Es entonces cuando a uno de ellos, José Mateos, al que llamaban “Risitas” por su permanente sonrisa, se le ocurrió la idea que da origen al documental “El balón que vino de México”. ¿Cuál fue esa idea? Mandar, al único periódico deportivo que se publicaba en España en ese momento, una carta que decía:

Somos once muchachos que formamos un equipo sin fondos en metálico. El balón que teníamos se nos ha destrozado y ahora nos encontramos sin balón para jugar a nuestro deporte predilecto. Pensamos si en toda España no habrá un club, más o menos poderoso, al que le sobre un balón y quiera regalárnoslo. O si, en ausencia de altruismo de algún club, si no existirá alguna persona altruista aficionada al fútbol que quiera ponernos como regalo de Reyes, un balón aunque sea usado. En nombre de los ‘Once muchachos de Malpartida’, les da las gracias José Mateos.

“…un balón aunque sea usado…” ¿Qué quieren que les diga? Con esa frase a mí sí se me “pianta un lagrimón”, como dice el tango, y me dan ganas de salir corriendo a comprar no uno sino diez o cien balones. Hubo alguien de este lado del Atlántico que se conmovió tanto como ahora nos conmovemos nosotros. Se llamaba Rogelio Rodríguez de Bretaña, era gallego, y conducía el programa de radio “Tirando a gol”. Él organizó todo para que llegara el balón a Extremadura, con una dedicatoria que decía: “…como una prueba de afecto y solidaridad deportiva de un grupo de aficionados de México”. Iberia transportó el regalo con cuidados especiales, y todo el pueblo de Malpartida se puso de fiesta ante la llegada de esa pelota que les permitiría a los chicos seguir jugando (¿se acuerdan de “Bienvenido Mr. Marshall”?). Pero el alcalde, que recibió personalmente y en ceremonia oficial el presente que enviaban desde México, decidió -¡es de no creerse!- que era demasiado importante como para que lo patearan día tras día, así que le construyó una vitrina especial y no permitió que nadie jugara con él. ¡Nadie! Los once planearon entonces una pequeña venganza: hicieron desaparecer para siempre la válvula que hacía falta para inflar el balón.
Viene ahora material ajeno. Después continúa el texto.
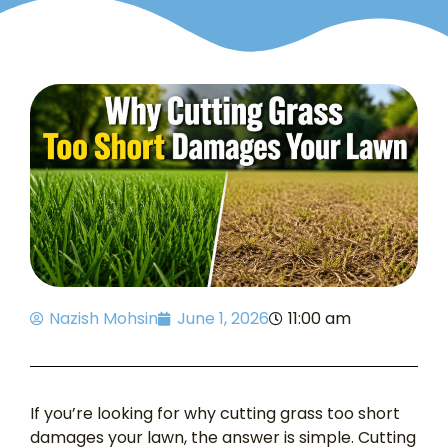
Nazish Mohsin
June 1, 2026
11:00 am
If you’re looking for why cutting grass too short
damages your lawn, the answer is simple. Cutting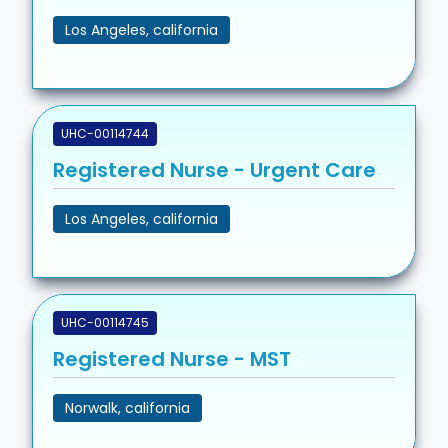
Los Angeles, california
UHC-00114744
Registered Nurse - Urgent Care
Los Angeles, california
UHC-00114745
Registered Nurse - MST
Norwalk, california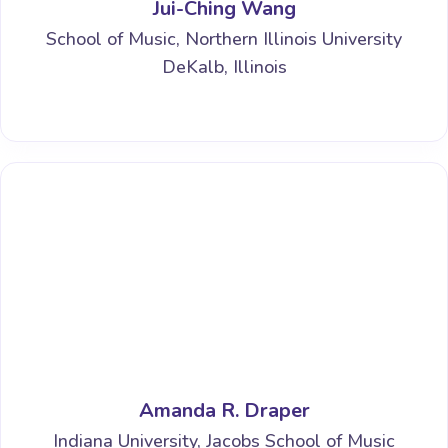
Jui-Ching Wang
School of Music, Northern Illinois University
DeKalb, Illinois
Amanda R. Draper
Indiana University, Jacobs School of Music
“El regalo mexicano fue el punto de partida para que el fútbol fuera la religión más importante de Malpartida”, dice uno de esos muchachos que hoy tiene más de sesenta años. Pero el triunfo “fue del pueblo. La historia no se debe borrar”, agrega otro como vocero de ese entrañable Fuenteovejuna de 1961.
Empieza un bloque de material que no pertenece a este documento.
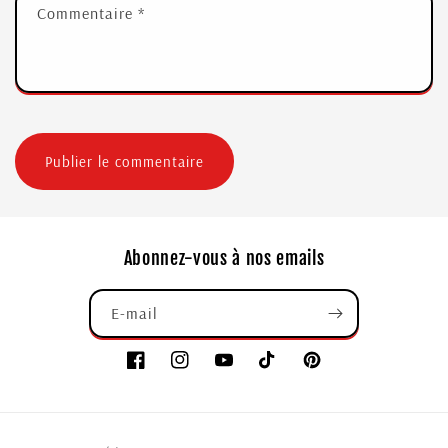
Commentaire
*
Abonnez-vous à nos emails
E-mail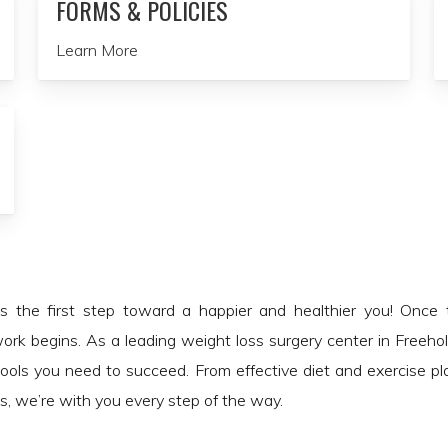
FORMS & POLICIES
Learn More
is the first step toward a happier and healthier you! Once
ork begins. As a leading weight loss surgery center in Freeho
tools you need to succeed. From effective diet and exercise p
, we’re with you every step of the way.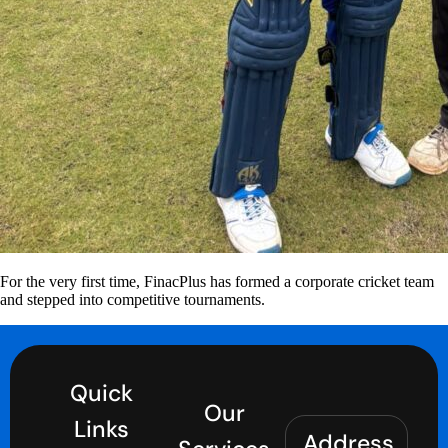
For the very first time, FinacPlus has formed a corporate cricket team
and stepped into competitive tournaments.
Quick
Our
Links
Address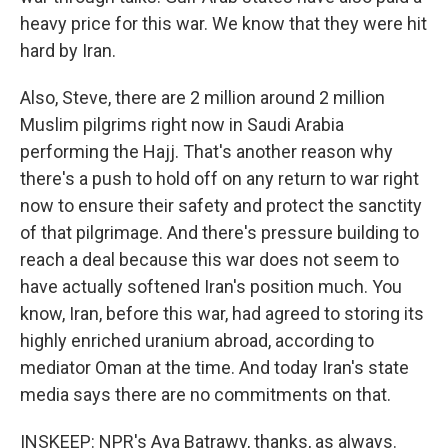
heavy price for this war. We know that they were hit
hard by Iran.
Also, Steve, there are 2 million around 2 million
Muslim pilgrims right now in Saudi Arabia
performing the Hajj. That's another reason why
there's a push to hold off on any return to war right
now to ensure their safety and protect the sanctity
of that pilgrimage. And there's pressure building to
reach a deal because this war does not seem to
have actually softened Iran's position much. You
know, Iran, before this war, had agreed to storing its
highly enriched uranium abroad, according to
mediator Oman at the time. And today Iran's state
media says there are no commitments on that.
INSKEEP: NPR's Aya Batrawy, thanks, as always.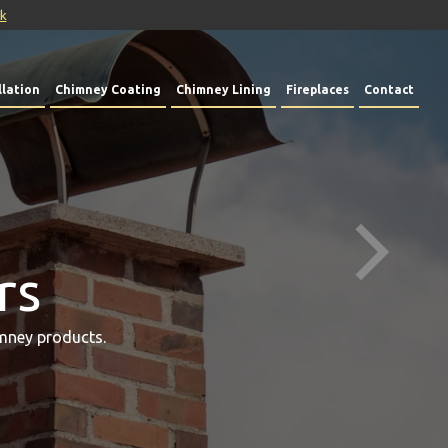
uk
lation
Chimney Coating
Chimney Lining
Fireplaces
Contact
rs
mney products.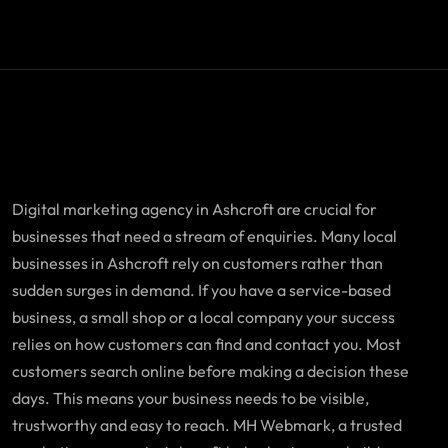
Digital marketing agency in Ashcroft are crucial for
businesses that need a stream of enquiries. Many local
businesses in Ashcroft rely on customers rather than
sudden surges in demand. If you have a service-based
business, a small shop or a local company your success
relies on how customers can find and contact you. Most
customers search online before making a decision these
days. This means your business needs to be visible,
trustworthy and easy to reach. MH Webmark, a trusted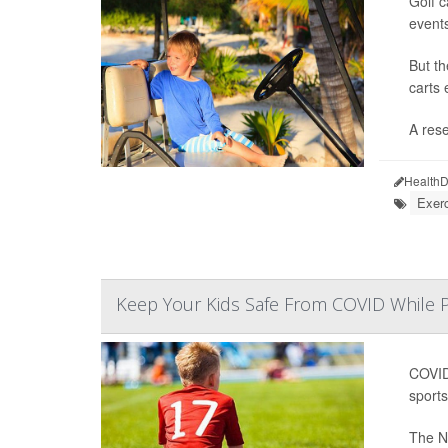
Golf c
event
But th
carts 
A rese
HealthD
Exerc
Keep Your Kids Safe From COVID While P
COVID-
sports
The Na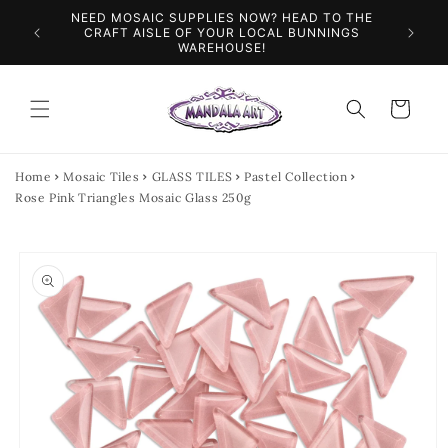
Skip to
NEED MOSAIC SUPPLIES NOW? HEAD TO THE
ILES &
SPEN
content
CRAFT AISLE OF YOUR LOCAL BUNNINGS
WAREHOUSE!
Cart
Home
Mosaic Tiles
GLASS TILES
Pastel Collection
Rose Pink Triangles Mosaic Glass 250g
Skip to
product
information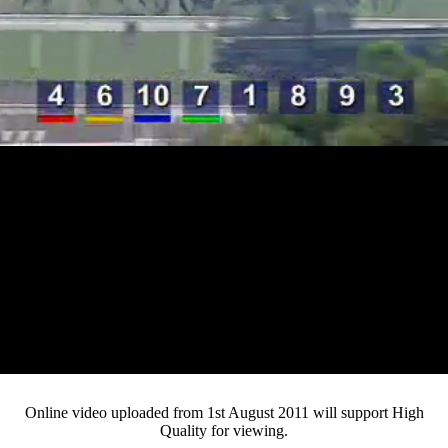
Loaded
:
Mute
Progress
:
0%
Current
0:12
/
Duration
4:32
0%
Pause
Fullsc
Online video uploaded from 1st August 2011 will support High
Quality for viewing.
Time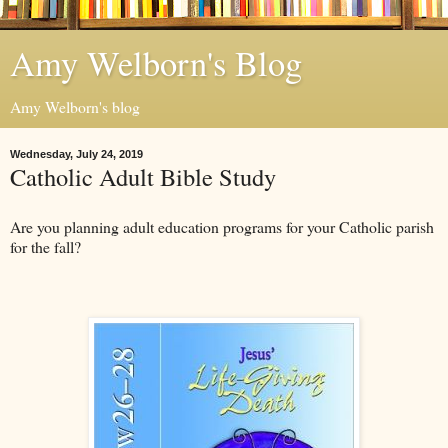
Amy Welborn's Blog
Amy Welborn's blog
Wednesday, July 24, 2019
Catholic Adult Bible Study
Are you planning adult education programs for your Catholic parish
for the fall?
“El balón que vino de México”, dirigido por Jerónimo García Castela en 2009, ha ganado varios premios internacionales, entre otros uno que me interesa destacar especialmente: el del I Certamen Audiovisual Internacional sobre Migraciones y Exilios de la Asociación Española de Cine e Imagen Científicos (Asecic) y la UNED. Y me interesa destacarlo porque ese premio se dio en nuestro país, en México, donde la coordinadora del Centro de Estudios de Migración y Exilio es la querida María Luisa Capella, reconocida profesora, crítica literaria, ensayista, pero sobre todo una mujer entrañable, hija de refugiados republicanos, a la que –créanme- no hay forma de no querer.
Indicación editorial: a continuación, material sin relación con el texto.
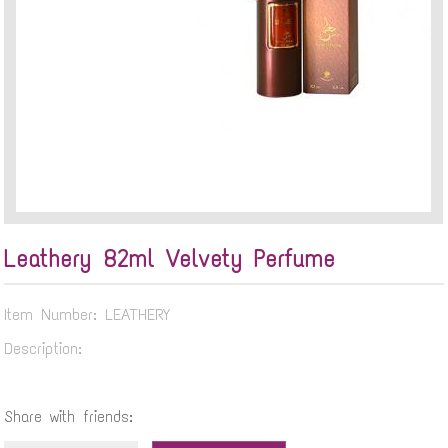
Leathery 82ml Velvety Perfume
Item Number: LEATHERY
Description:
Share with friends: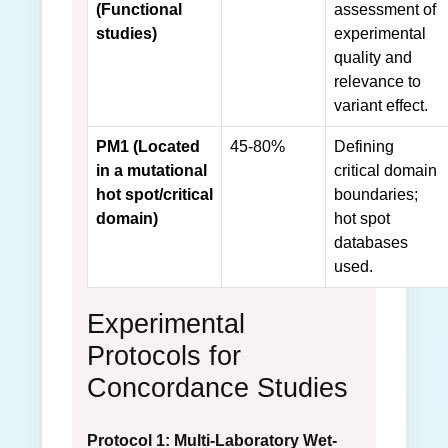
(Functional
assessment of
studies)
experimental
quality and
relevance to
variant effect.
PM1 (Located
45-80%
Defining
in a mutational
critical domain
hot spot/critical
boundaries;
domain)
hot spot
databases
used.
Experimental
Protocols for
Concordance Studies
Protocol 1: Multi-Laboratory Wet-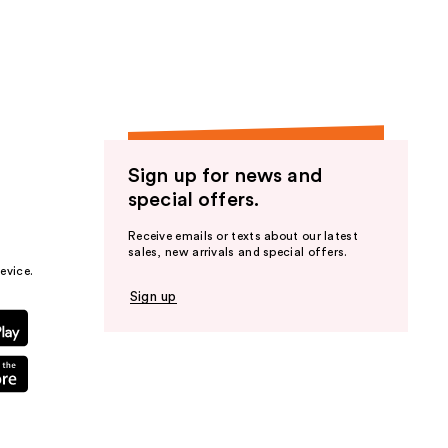
the
results
Sign up for news and
special offers.
Receive emails or texts about our latest
sales, new arrivals and special offers.
evice.
Sign up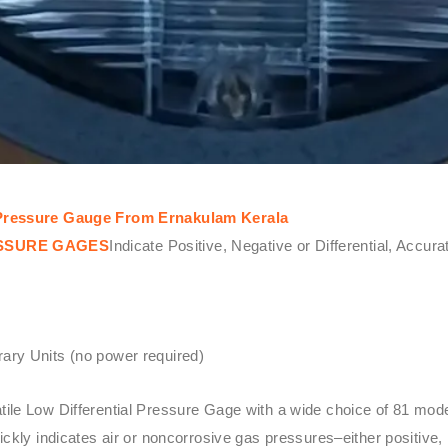
l Pressure Gauge From Ernakulam Kerala
ESSURE GAGES
Indicate Positive, Negative or Differential, Accur
ary Units (no power required)
atile Low Differential Pressure Gage with a wide choice of 81 mo
kly indicates air or noncorrosive gas pressures–either positive,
Me gustó la historia que cuenta el documental. Me gustó ese relato de pequeñas solidaridades, de lucha, de deseos, de sueños. Me gustó para conmemorar así el nacimiento de la Segunda República (14 de abril de 1931). Estas líneas son también una manera de recordar que México y España, esas dos orillas del Atlántico, no serán nunca una frontera, sino una puerta, como quería Tomás Segovia, por la que pasan de ida y vuelta el cariño, la complicidad, el agradecimiento.